Final Project — Cultural Data Analysis

Due Monday, May 18th by 5pm

For your final project, you will analyze a cultural dataset of your choosing with one of the methods that we’ve discussed in class and write a short paper about your findings. In the end, you will submit two documents: 1) a Jupyter notebook that shows your computational analysis and 2) a three- to five-page (double-spaced) paper that describes your analysis and discusses your findings.

Possible Cultural Datasets:

A “cultural” dataset is any dataset broadly related to art, literature, music, history, politics, communities, and/or society. For your cultural dataset, you can choose:

  • a dataset that we’ve already used in class

  • a dataset that that has been shared by someone else

  • a dataset that you yourself collect and/or compile

You can find a list of potential cultural datasets here. If you have questions about which option to choose or whether your dataset will make for a good final project, please reach out and discuss it with me.

Computational Analysis (Jupyter Notebook):

The computational analysis in your Jupyter notebook should be split into the following sections:

1. Prepare and Examine the Data

First, prepare and broadly examine your data with an eye toward general patterns, potential outliers, or problems. This might involve getting an overview of the data (checking the number of rows and names of columns, calculating basic statistics, etc.), cleaning the data, and/or transforming the data in some way.

2. Analyze the Data

Then analyze the data using at least of the methods that we’ve discussed in class:

  • Pandas calculations

  • TF-IDF

  • Topic models

  • Named entity recognition

  • Network analysis

  • Mapping

3. Zoom In

Finally, zoom in on a few specific examples from your dataset—either grounding your analysis in these concrete examples or examining specific patterns in the new light of your analysis.

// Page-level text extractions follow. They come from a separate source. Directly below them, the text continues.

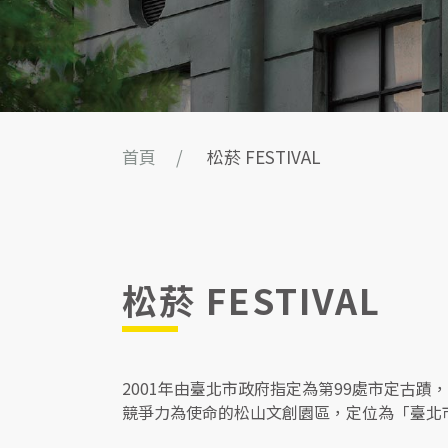
首頁
松菸 FESTIVAL
松菸 FESTIVAL
2001年由臺北市政府指定為第99處市定古蹟
競爭力為使命的松山文創園區，定位為「臺北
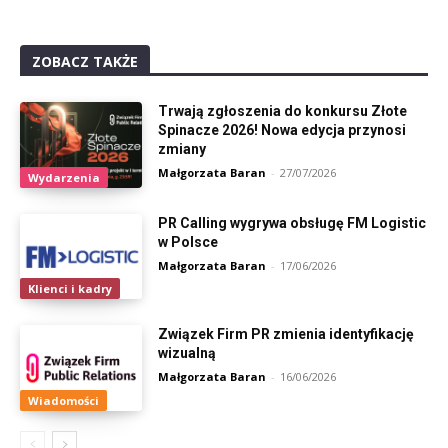
ZOBACZ TAKŻE
Trwają zgłoszenia do konkursu Złote
Spinacze 2026! Nowa edycja przynosi
zmiany
Małgorzata Baran
-
27/07/2026
Wydarzenia
PR Calling wygrywa obsługę FM Logistic
w Polsce
Małgorzata Baran
-
17/06/2026
Klienci i kadry
Związek Firm PR zmienia identyfikację
wizualną
Małgorzata Baran
-
16/06/2026
Wiadomości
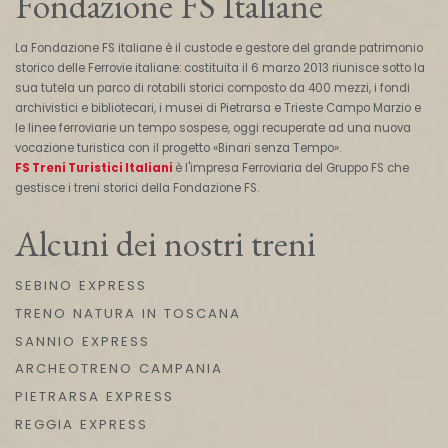
Fondazione FS Italiane
La Fondazione FS italiane è il custode e gestore del grande patrimonio
storico delle Ferrovie italiane: costituita il 6 marzo 2013 riunisce sotto la
sua tutela un parco di rotabili storici composto da 400 mezzi, i fondi
archivistici e bibliotecari, i musei di Pietrarsa e Trieste Campo Marzio e
le linee ferroviarie un tempo sospese, oggi recuperate ad una nuova
vocazione turistica con il progetto «Binari senza Tempo».
FS Treni Turistici Italiani
è l'impresa Ferroviaria del Gruppo FS che
gestisce i treni storici della Fondazione FS.
Alcuni dei nostri treni
SEBINO EXPRESS
TRENO NATURA IN TOSCANA
SANNIO EXPRESS
ARCHEOTRENO CAMPANIA
PIETRARSA EXPRESS
REGGIA EXPRESS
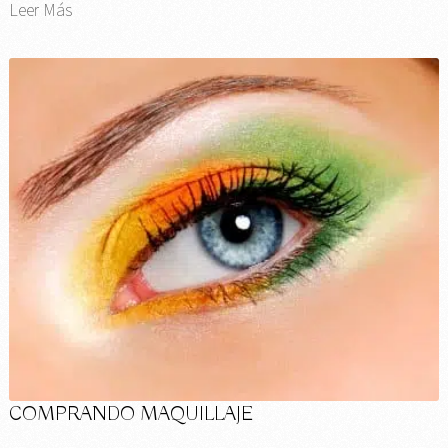
Leer Más
COMPRANDO MAQUILLAJE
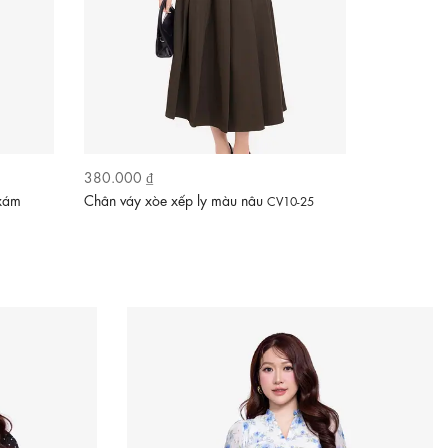
380.000 ₫
400.000 ₫
 xám
Chân váy xòe xếp ly màu nâu
Chân váy ca
CV10-25
CV12-11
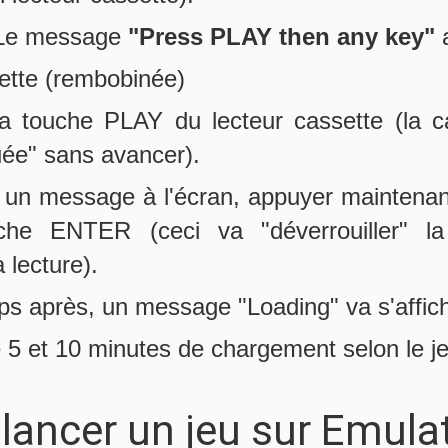
 Le message
"Press PLAY then any key"
a
sette (rembobinée)
a touche PLAY du lecteur cassette (la c
quée" sans avancer).
e un message à l'écran, appuyer mainten
uche ENTER (ceci va "déverrouiller" l
lecture).
s après, un message "Loading" va s'affich
 5 et 10 minutes de chargement selon le je
ancer un jeu sur Emula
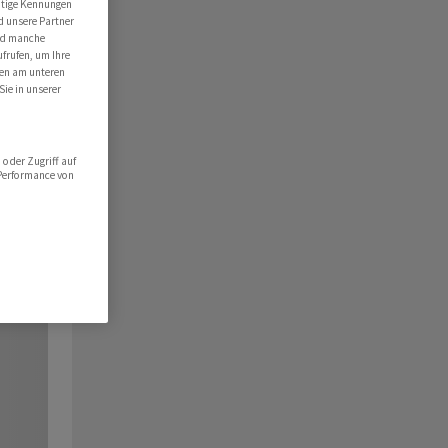
utige Kennungen
d unsere Partner
ind manche
ufrufen, um Ihre
ten am unteren
Sie in unserer
oder Zugriff auf
 Performance von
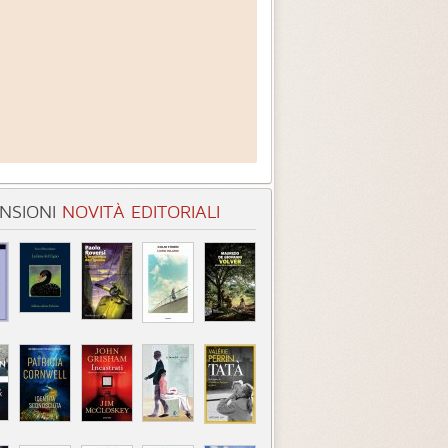
NSIONI
NOVITÀ EDITORIALI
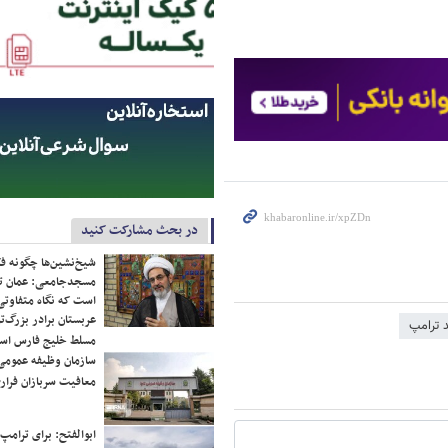
در بحث مشارکت کنید
شیخ‌نشین‌ها چگونه فک
مسجدجامعی: عمان تن
است که نگاه متفاوتی 
عربستان برادر بزرگ‌
د ترامپ
مسلط خلیج فارس ا
سازمان وظیفه عمومی 
معافیت سربازان فراری
ابوالفتح: برای ترامپ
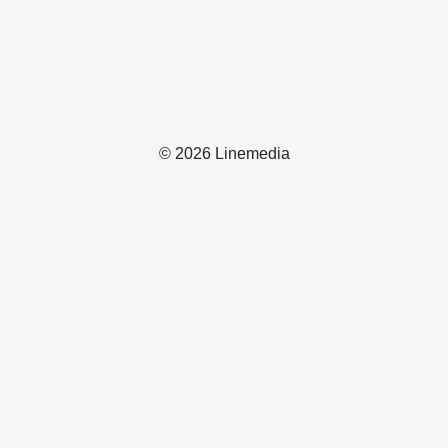
© 2026 Linemedia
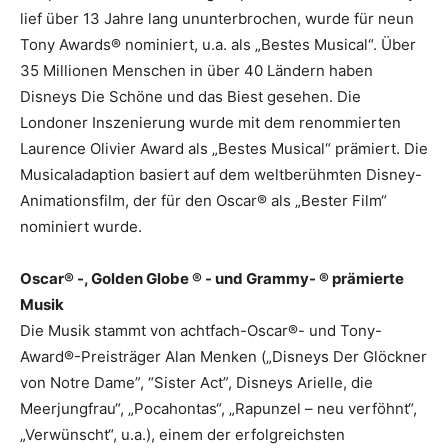
lief über 13 Jahre lang ununterbrochen, wurde für neun
Tony Awards® nominiert, u.a. als „Bestes Musical“. Über
35 Millionen Menschen in über 40 Ländern haben
Disneys Die Schöne und das Biest gesehen. Die
Londoner Inszenierung wurde mit dem renommierten
Laurence Olivier Award als „Bestes Musical“ prämiert. Die
Musicaladaption basiert auf dem weltberühmten Disney-
Animationsfilm, der für den Oscar® als „Bester Film“
nominiert wurde.
Oscar® -, Golden Globe ® - und Grammy- ® prämierte
Musik
Die Musik stammt von achtfach-Oscar®- und Tony-
Award®-Preisträger Alan Menken („Disneys Der Glöckner
von Notre Dame”, “Sister Act”, Disneys Arielle, die
Meerjungfrau“, „Pocahontas“, „Rapunzel – neu verföhnt“,
„Verwünscht“, u.a.), einem der erfolgreichsten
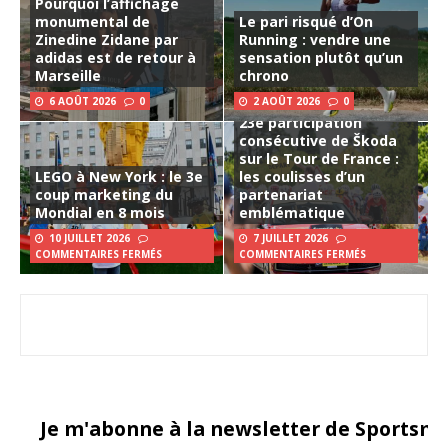
Pourquoi l’affichage
monumental de
Le pari risqué d’On
Zinedine Zidane par
Running : vendre une
adidas est de retour à
sensation plutôt qu’un
Marseille
chrono
6 AOÛT 2026
0
2 AOÛT 2026
0
23e participation
consécutive de Škoda
sur le Tour de France :
LEGO à New York : le 3e
les coulisses d’un
coup marketing du
partenariat
Mondial en 8 mois
emblématique
10 JUILLET 2026
7 JUILLET 2026
COMMENTAIRES FERMÉS
COMMENTAIRES FERMÉS
Je m'abonne à la newsletter de Sportsma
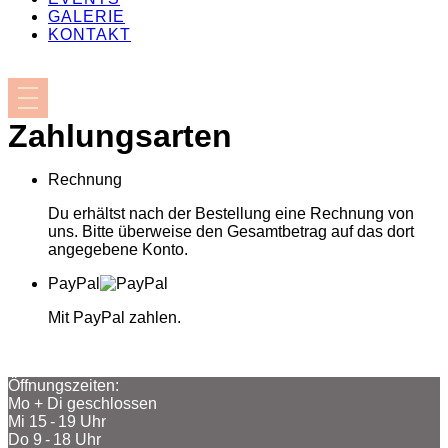
GALERIE
KONTAKT
Zahlungsarten
Rechnung
Du erhältst nach der Bestellung eine Rechnung von
uns. Bitte überweise den Gesamtbetrag auf das dort
angegebene Konto.
PayPal
Mit PayPal zahlen.
Öffnungszeiten:
Mo + Di geschlossen
Mi 15 - 19 Uhr
Do 9 - 18 Uhr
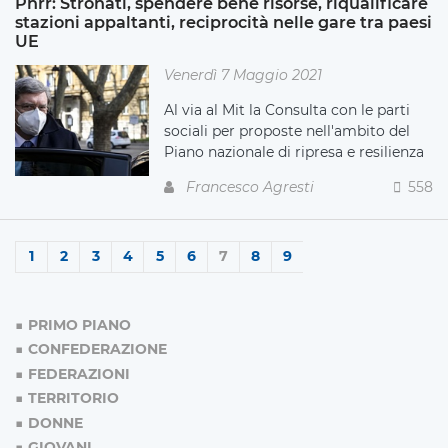
Pnrr: Stronati, spendere bene risorse, riqualificare
stazioni appaltanti, reciprocità nelle gare tra paesi
UE
Venerdì 7 Maggio 2021
Al via al Mit la Consulta con le parti
sociali per proposte nell'ambito del
Piano nazionale di ripresa e resilienza
Francesco Agresti
558
1
2
3
4
5
6
7
8
9
PRIMO PIANO
CONFEDERAZIONE
FEDERAZIONI
TERRITORIO
DONNE
GIOVANI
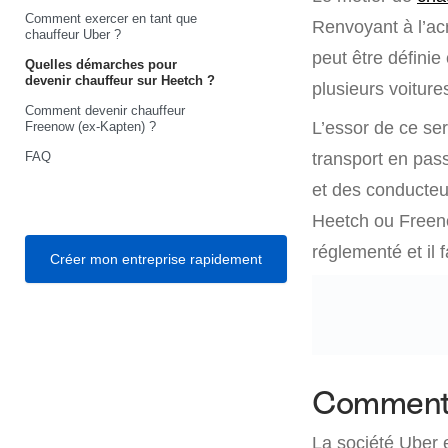
Comment exercer en tant que
Renvoyant à l’ac
chauffeur Uber ?
peut être définie
Quelles démarches pour
devenir chauffeur sur Heetch ?
plusieurs voiture
Comment devenir chauffeur
L’essor de ce se
Freenow (ex-Kapten) ?
FAQ
transport en pass
et des conducteur
Heetch ou Freeno
réglementé et il
Créer mon entreprise rapidement
Comment 
La société Uber 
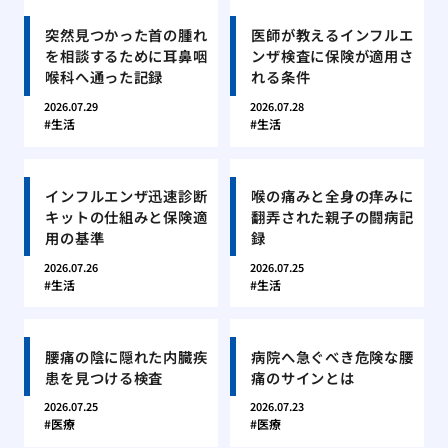
突然見つかった首の腫れ
医師が教えるインフルエ
を相談するために耳鼻咽
ンザ検査に保険が適用さ
喉科へ通った記録
れる条件
2026.07.29
2026.07.28
生活
生活
インフルエンザ迅速診断
喉の痛みと全身の痒みに
キットの仕組みと保険適
翻弄された親子の闘病記
用の基準
録
2026.07.26
2026.07.25
生活
生活
腰痛の陰に隠れた内臓疾
病院へ急ぐべき危険な腰
患を見つける検査
痛のサインとは
2026.07.25
2026.07.23
医療
医療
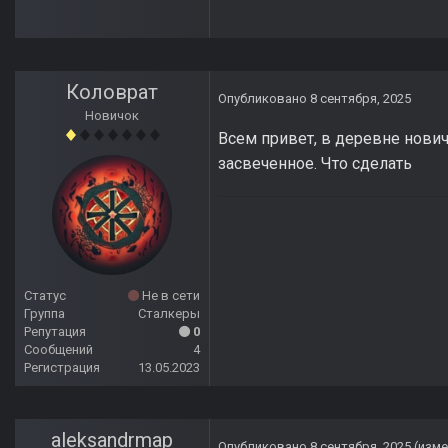
Коловрат
Опубликовано
8 сентября, 2025
Новичок
Всем привет, в деревне нови
засвеченное. Что сделать
Статус
Не в сети
Группа
Сталкеры
Репутация
0
Сообщений
4
Регистрация
13.05.2023
aleksandrmap
Опубликовано
8 сентября, 2025
(изме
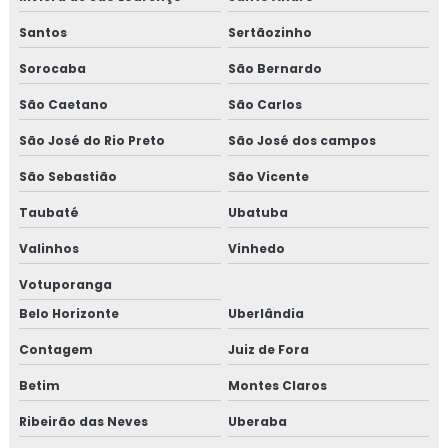
Santos
Sertãozinho
Sorocaba
São Bernardo
São Caetano
São Carlos
São José do Rio Preto
São José dos campos
São Sebastião
São Vicente
Taubaté
Ubatuba
Valinhos
Vinhedo
Votuporanga
Belo Horizonte
Uberlândia
Contagem
Juiz de Fora
Betim
Montes Claros
Ribeirão das Neves
Uberaba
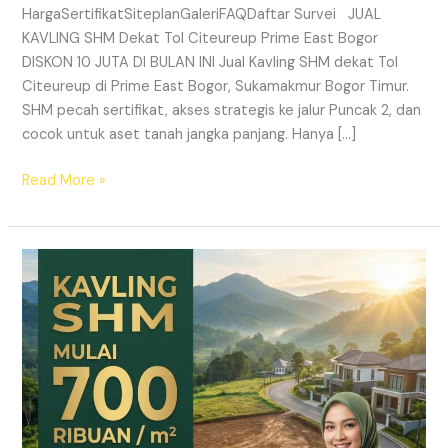
HargaSertifikatSiteplanGaleriFAQDaftar Survei JUAL
KAVLING SHM Dekat Tol Citeureup Prime East Bogor
DISKON 10 JUTA DI BULAN INI Jual Kavling SHM dekat Tol
Citeureup di Prime East Bogor, Sukamakmur Bogor Timur.
SHM pecah sertifikat, akses strategis ke jalur Puncak 2, dan
cocok untuk aset tanah jangka panjang. Hanya […]
Read More »
HARMONI
PRIME
EAST
BOGOR
–
KAVLING
SHM
LEGAL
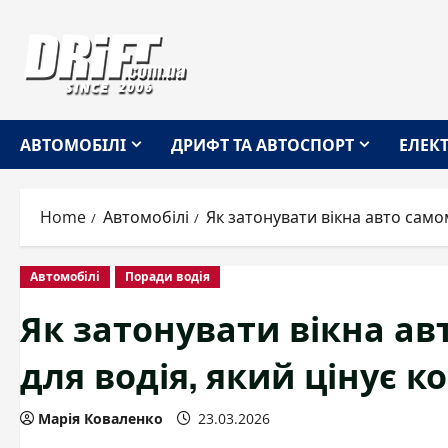
Skip
to
content
АВТОМОБІЛІ
ДРИФТ ТА АВТОСПОРТ
ЕЛЕК
Home
Автомобілі
Як затонувати вікна авто само
Автомобілі
Поради водія
Як затонувати вікна ав
для водія, який цінує 
Марія Коваленко
23.03.2026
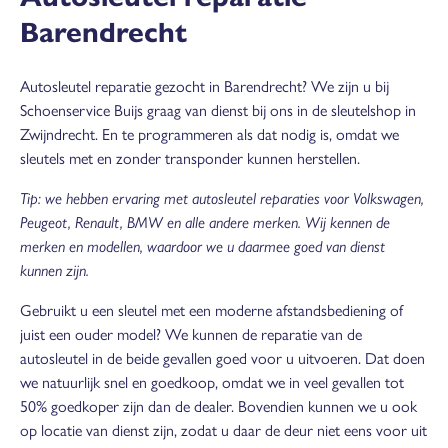
Barendrecht
Autosleutel reparatie gezocht in Barendrecht? We zijn u bij
Schoenservice Buijs graag van dienst bij ons in de sleutelshop in
Zwijndrecht. En te programmeren als dat nodig is, omdat we
sleutels met en zonder transponder kunnen herstellen.
Tip: we hebben ervaring met autosleutel reparaties voor Volkswagen,
Peugeot, Renault, BMW en alle andere merken. Wij kennen de
merken en modellen, waardoor we u daarmee goed van dienst
kunnen zijn.
Gebruikt u een sleutel met een moderne afstandsbediening of
juist een ouder model? We kunnen de reparatie van de
autosleutel in de beide gevallen goed voor u uitvoeren. Dat doen
we natuurlijk snel en goedkoop, omdat we in veel gevallen tot
50% goedkoper zijn dan de dealer. Bovendien kunnen we u ook
op locatie van dienst zijn, zodat u daar de deur niet eens voor uit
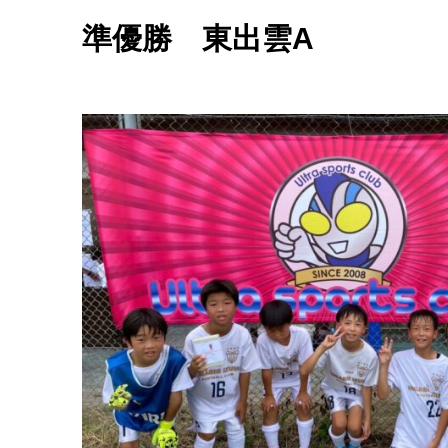
準優勝 東出雲A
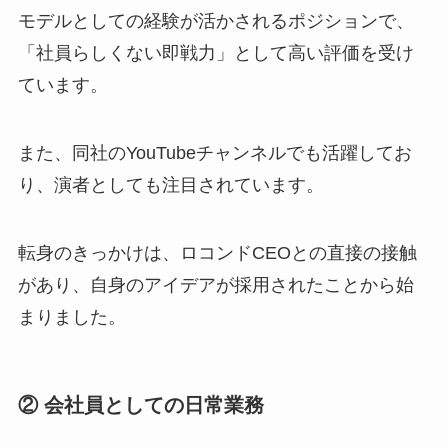
モデルとしての経験が活かされるポジションで、
「社員らしくない即戦力」として高い評価を受け
ています。
また、同社のYouTubeチャンネルでも活躍してお
り、演者としても注目されています。
転身のきっかけは、ロコンドCEOとの直接の接触
があり、自身のアイデアが採用されたことから始
まりました。
② 会社員としての日常業務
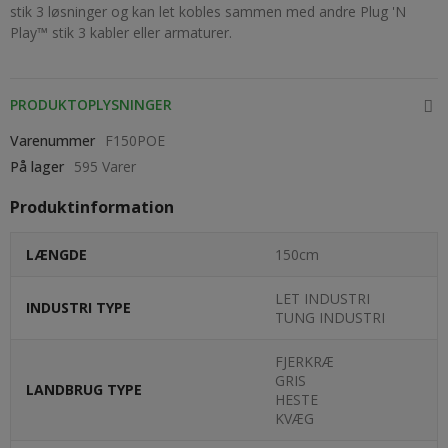
stik 3 løsninger og kan let kobles sammen med andre Plug 'N
Play™ stik 3 kabler eller armaturer.
PRODUKTOPLYSNINGER
Varenummer
F150POE
På lager
595 Varer
Produktinformation
LÆNGDE
150cm
LET INDUSTRI
INDUSTRI TYPE
TUNG INDUSTRI
FJERKRÆ
GRIS
LANDBRUG TYPE
HESTE
KVÆG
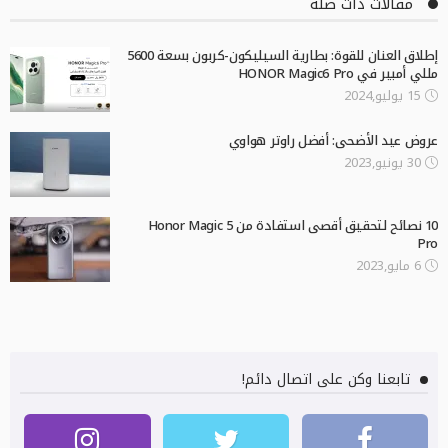
مقالات ذات صلة
إطلاق العنان للقوة: بطارية السيليكون-كربون بسعة 5600
مللي أمبير في HONOR Magic6 Pro
15 يوليو,2024
عروض عيد الأضحى: أفضل راوتر هواوي
30 يونيو,2023
10 نصائح لتحقيق أقصى استفادة من Honor Magic 5
Pro
6 مايو,2023
تابعنا وكن على اتصال دائم!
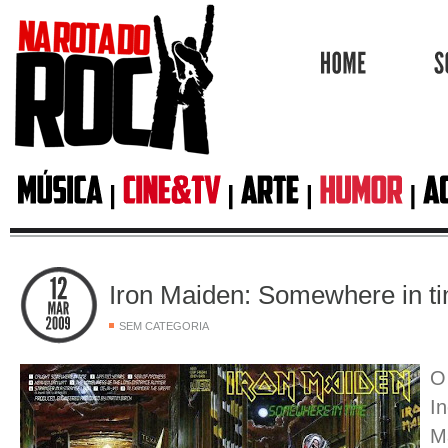
HOME
Iron Maiden: Somewhere in t
SEM CATEGORIA
O
I
M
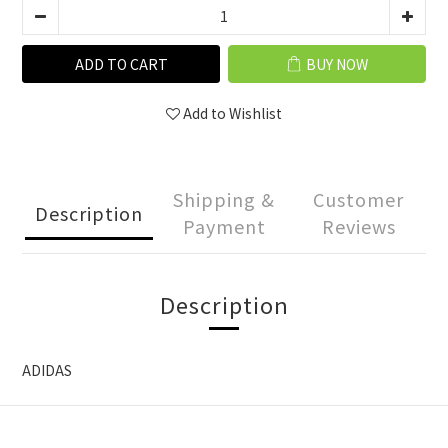
ADD TO CART
BUY NOW
Add to Wishlist
Shipping &
Customer
Description
Payment
Reviews
Description
ADIDAS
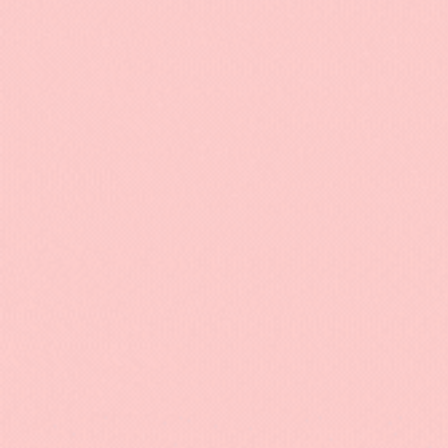
Sac à dos de plage étanche en PVC
Sac à do
animaux
29.90
€
NOS COLLECTION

Report and Findings (3-5 page paper):

The paper that describes your analysis and reports on your findings should be split into the following sections:

1. Introduction

Broadly introduce your research question, how it relates to culture more broadly, why you were motivated to answer it, and what you were hoping or expecting to find.

2. Dataset

Introduce your dataset (where did it come from, how was it collected, what are its limits, etc.) and explain why you chose this dataset to explore your research question.

3. Methodology

Explain the method that you chose to analyze the data (what is it? how does it work?) and why you chose this method.

4. Analysis & Interpretation

Describe your analysis and interpret your results. What, if anything, can you conclude about your cultural phenomenon based on your analysis? Make sure to incorporate at least one metric, calculation, or data visualization from your computational analysis.

5. Conclusions & Future Work

If you had unlimited time and resources, where would you go next with this analysis?